The Eloquent Woman's weekly speaker toolkit

Fans of The Eloquent Woman on Facebook see links to good reads, resources and ideas from other sources there, in addition to posts from the blog. But you won't miss a thing, since I'm summarizing that extra content and putting it here on the blog for all readers to see. Here's what I shared in the week just past:
  • Are you in um territory? A new map of the U.S. shows whether you live in "um" or "uh" territory.
  • Rhetorical reminder: If you're not a speechwriting pro, you might think writing a speech is like writing an essay. Harvard Business Review reminds you it's not.

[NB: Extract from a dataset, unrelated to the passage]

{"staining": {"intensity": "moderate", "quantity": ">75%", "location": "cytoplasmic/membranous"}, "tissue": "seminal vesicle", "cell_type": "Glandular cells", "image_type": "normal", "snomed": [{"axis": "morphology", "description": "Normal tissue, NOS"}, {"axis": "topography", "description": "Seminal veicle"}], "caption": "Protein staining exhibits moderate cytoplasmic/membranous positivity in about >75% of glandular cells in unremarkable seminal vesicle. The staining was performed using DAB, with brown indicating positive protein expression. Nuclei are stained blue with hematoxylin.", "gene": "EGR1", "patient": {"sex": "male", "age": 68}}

  • Self-talk reminder: Seth Godin shares another good reminder for speakers: Forgive yourself and keep trying.
  • Father-daughter speaking: My speaker coach colleague Alan Barker writes about the speechwriting conference we attended in Amsterdam, while his daughter Imogen Barker writes about attending my 'Be The Eloquent Woman' workshop at the same meeting in this joint post. Her feedback? "The only thing that would have bettered the training session would have been to make it longer! We had a full day, but we only scratched the surface. And we all left more knowledgable, informed and empowered."
  • Vote for this: If you voted in the American elections last week, the way was paved by Susan B. Anthony, who cast a defiant and illegal vote as a woman in 1872. Read our Famous Speech Friday post on the speech she used to make her case, "Is it a crime for a U.S. citizen to vote?"
  • About the quote: Kerry Washington puts her finger on why women turn down speaking opportunities. From our Pinterest board of great quotes by eloquent women.